I am now thinking this is due to your local compiler, which may have a different behavior about np.int
(are you on Windows or Mac OS?). I have found a possible solution: https://github.com/eragonruan/text-detection-ctpn/issues/380
However, I don't have a Windows PC at hand, could you please try to change the np.int
to np.int64
or np.int32
(if np.int64
does not work out) in this Line https://github.com/easeml/datascope/blob/main/datascope/importance/shapley_cy.pyx#L30? Then after re-compiling, it should work.
If it works please let me know so I can release a stable fix on this. If it doesn't please also feel free to reach out!
Best regards, Xiaozhe
Hi @xzyaoi, I already read this potential solution and I tried to fix it by assigning different DTYPE but it didn't work out. My local computer OS is windows. you are right this is due to my local compiler. Changing this line https://github.com/easeml/datascope/blob/main/datascope/importance/shapley_cy.pyx#L30? won't fix the problem because the error happens before entering function compute_all_importances_cy
in /datascope/importance/shapley_cy.pyx , however I gave it a try to be sure about it.

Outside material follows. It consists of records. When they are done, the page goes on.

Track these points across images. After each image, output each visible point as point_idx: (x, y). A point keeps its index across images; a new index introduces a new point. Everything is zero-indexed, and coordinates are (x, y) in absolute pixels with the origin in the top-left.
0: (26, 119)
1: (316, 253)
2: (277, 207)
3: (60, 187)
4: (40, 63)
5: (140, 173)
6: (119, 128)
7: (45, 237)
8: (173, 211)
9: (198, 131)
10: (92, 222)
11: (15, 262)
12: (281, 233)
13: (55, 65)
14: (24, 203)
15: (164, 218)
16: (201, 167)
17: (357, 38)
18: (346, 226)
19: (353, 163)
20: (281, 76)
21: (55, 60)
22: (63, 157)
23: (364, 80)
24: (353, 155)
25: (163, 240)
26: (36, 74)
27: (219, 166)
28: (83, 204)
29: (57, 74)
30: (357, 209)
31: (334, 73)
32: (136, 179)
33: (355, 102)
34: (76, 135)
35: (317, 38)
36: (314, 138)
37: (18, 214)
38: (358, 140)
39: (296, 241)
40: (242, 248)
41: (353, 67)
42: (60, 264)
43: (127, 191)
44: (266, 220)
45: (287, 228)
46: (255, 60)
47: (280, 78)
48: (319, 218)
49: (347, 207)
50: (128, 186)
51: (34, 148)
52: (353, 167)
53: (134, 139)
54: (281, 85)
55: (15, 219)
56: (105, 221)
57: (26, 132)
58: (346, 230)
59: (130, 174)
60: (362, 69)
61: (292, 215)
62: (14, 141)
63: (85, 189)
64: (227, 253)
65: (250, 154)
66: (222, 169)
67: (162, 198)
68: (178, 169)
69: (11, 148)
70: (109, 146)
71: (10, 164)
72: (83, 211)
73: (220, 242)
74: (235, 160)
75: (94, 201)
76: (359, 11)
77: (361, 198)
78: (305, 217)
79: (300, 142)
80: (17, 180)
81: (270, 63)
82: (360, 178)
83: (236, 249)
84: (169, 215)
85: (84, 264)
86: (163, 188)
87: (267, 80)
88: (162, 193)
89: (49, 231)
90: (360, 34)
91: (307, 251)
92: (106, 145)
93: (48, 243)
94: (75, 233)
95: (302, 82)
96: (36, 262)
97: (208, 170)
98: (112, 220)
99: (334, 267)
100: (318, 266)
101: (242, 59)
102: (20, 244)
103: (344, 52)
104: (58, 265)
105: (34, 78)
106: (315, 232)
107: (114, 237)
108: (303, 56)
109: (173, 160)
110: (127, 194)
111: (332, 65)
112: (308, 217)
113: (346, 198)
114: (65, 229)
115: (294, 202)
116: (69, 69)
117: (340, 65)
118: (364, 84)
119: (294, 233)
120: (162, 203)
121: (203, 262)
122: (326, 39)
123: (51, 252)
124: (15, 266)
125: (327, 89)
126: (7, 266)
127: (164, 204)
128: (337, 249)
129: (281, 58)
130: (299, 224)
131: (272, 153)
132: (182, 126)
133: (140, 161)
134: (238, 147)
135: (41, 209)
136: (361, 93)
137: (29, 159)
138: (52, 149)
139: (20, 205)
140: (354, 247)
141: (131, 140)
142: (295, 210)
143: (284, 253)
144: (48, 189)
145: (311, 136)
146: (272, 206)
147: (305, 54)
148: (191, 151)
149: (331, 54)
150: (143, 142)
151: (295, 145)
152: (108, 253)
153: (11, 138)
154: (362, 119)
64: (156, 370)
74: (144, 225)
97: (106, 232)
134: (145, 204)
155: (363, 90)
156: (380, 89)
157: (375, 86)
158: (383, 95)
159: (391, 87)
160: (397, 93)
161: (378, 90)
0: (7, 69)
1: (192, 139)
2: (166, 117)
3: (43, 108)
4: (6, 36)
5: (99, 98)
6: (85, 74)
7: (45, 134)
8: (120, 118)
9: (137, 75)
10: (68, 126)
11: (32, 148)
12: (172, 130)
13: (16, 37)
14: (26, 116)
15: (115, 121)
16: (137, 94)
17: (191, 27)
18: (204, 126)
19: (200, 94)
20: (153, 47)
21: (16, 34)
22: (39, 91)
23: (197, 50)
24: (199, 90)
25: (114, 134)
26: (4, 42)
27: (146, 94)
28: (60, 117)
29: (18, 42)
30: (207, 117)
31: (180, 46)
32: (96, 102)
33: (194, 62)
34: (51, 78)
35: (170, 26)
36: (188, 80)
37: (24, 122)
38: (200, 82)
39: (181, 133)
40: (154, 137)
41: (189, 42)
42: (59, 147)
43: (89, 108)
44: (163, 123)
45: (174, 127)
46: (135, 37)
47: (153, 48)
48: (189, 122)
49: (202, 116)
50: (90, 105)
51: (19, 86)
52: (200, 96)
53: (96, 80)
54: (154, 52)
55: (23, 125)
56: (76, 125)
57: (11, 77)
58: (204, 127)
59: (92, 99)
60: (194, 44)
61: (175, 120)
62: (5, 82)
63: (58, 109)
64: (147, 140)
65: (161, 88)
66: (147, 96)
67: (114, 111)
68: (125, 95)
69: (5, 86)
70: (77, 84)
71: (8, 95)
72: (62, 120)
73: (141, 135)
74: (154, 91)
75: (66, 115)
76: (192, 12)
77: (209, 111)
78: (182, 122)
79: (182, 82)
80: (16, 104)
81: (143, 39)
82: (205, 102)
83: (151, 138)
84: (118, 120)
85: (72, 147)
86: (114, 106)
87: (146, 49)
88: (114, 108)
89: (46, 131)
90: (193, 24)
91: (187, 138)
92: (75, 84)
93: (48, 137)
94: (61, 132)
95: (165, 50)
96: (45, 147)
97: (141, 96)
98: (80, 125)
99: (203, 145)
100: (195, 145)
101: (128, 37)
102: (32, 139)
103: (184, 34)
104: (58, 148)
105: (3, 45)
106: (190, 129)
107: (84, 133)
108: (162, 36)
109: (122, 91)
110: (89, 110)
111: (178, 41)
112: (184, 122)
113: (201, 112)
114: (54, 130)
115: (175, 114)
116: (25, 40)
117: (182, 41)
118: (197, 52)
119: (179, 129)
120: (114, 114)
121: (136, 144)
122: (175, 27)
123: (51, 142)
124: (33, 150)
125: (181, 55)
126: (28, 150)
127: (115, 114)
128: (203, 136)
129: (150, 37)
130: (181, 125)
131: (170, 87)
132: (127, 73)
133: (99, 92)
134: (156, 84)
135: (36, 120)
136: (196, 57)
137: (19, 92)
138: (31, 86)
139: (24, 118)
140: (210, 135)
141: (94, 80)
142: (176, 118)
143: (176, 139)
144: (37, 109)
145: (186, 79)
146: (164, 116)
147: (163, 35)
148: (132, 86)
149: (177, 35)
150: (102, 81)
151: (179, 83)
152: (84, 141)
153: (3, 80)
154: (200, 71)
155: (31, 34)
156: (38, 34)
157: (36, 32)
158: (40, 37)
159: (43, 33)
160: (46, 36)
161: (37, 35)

In that time, I though maybe changing lines https://github.com/easeml/datascope/blob/8a8e397686df318e2e3e5c32b30ba4b80244c522/datascope/importance/shapley_cy.pyx?rgh-link-date=2022-06-17T09%3A39%3A48Z#L11 and https://github.com/easeml/datascope/blob/8a8e397686df318e2e3e5c32b30ba4b80244c522/datascope/importance/shapley_cy.pyx?rgh-link-date=2022-06-17T09%3A39%3A48Z#L12 will fix the problem but it didn't.
@babak-1990, Thanks for your reply! I can reproduce this error with a Windows Setup. I am trying to fix this error, and it should be soon. I will update here if I made a progress :)
Thanks for this great library. I followed the instruction in readme.md file and run the setup.
I get the following error when trying to test on the notebook "DataScope-Demo-1.ipynb":
It seems there is an issue with type when calling the compute_all_importances_cy function. It expects integer but receives float(double?).
I tried to modify compute_all_importances_cy in shapley_cy.pyx but I had no luck to fix this bug.